* _TRECHO SELECIONADO_
Quem não se apaixonou pela nova série brasileira da Netflix? Criada por Carlos Saldanha, a obra reinventa personagens tradicionais do nosso folclore para o mundo moderno. O detetive Eric (Marco Pigossi) investiga um assassinato que o leva a conhecer mais sobre as criaturas míticas que estão entre nós.
Desde a nossa infância, crescemos ouvindo as histórias do folclore brasileiro, mas acabamos esquecendo das nossas lendas… Ainda bem que a produção de Cidade Invisível resolveu refrescar nossa memória, mas mesmo assim não custa nada conhecer mais sobre os mitos folclóricos, né?
Iara
No tupi, Iara significa “senhora das águas”
A criatura tem como principais características a sedução hipnotizante, a inteligência e uma voz encantadora. É dito que encanta homens e os afoga, atraindo-os para as águas, e aqueles que retornam das águas não voltam a ser os mesmos, entrando em um estado de transe que só pode ser quebrado por um pajé.

* _TAREFAS DO EXERCÍCIO_
A – Imprima, sem alterações, a parte do trecho selecionado que começa nas palavras "Desde a nossa" e termina depois de "mitos folclóricos, né?".
B – Segundo o trecho selecionado, por que é bom que a produção de Cidade Invisível tenha resolvido refrescar nossa memória? Responda em uma a três frases.
As linhas abaixo não têm nenhuma relação com o trecho selecionado.

* _INFORMAÇÕES_
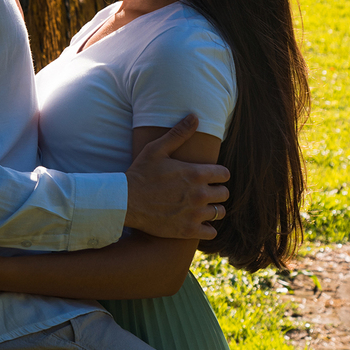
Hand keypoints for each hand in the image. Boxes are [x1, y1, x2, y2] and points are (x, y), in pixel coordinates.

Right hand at [124, 114, 230, 239]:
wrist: (124, 201)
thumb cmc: (140, 173)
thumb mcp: (157, 149)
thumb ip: (178, 133)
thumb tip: (195, 116)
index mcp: (196, 174)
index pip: (224, 175)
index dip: (217, 174)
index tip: (207, 176)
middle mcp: (199, 195)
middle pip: (224, 194)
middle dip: (216, 191)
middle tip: (202, 191)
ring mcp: (194, 214)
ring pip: (219, 213)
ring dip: (212, 209)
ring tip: (200, 206)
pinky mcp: (187, 230)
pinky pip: (211, 232)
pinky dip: (207, 228)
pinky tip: (196, 222)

* _RESPOSTAS DO EXERCÍCIO_
A –
Desde a nossa infância, crescemos ouvindo as histórias do folclore brasileiro, mas acabamos esquecendo das nossas lendas… Ainda bem que a produção de Cidade Invisível resolveu refrescar nossa memória, mas mesmo assim não custa nada conhecer mais sobre os mitos folclóricos, né?

B – Porque crescemos ouvindo as histórias do folclore brasileiro desde a infância, mas acabamos esquecendo das nossas lendas.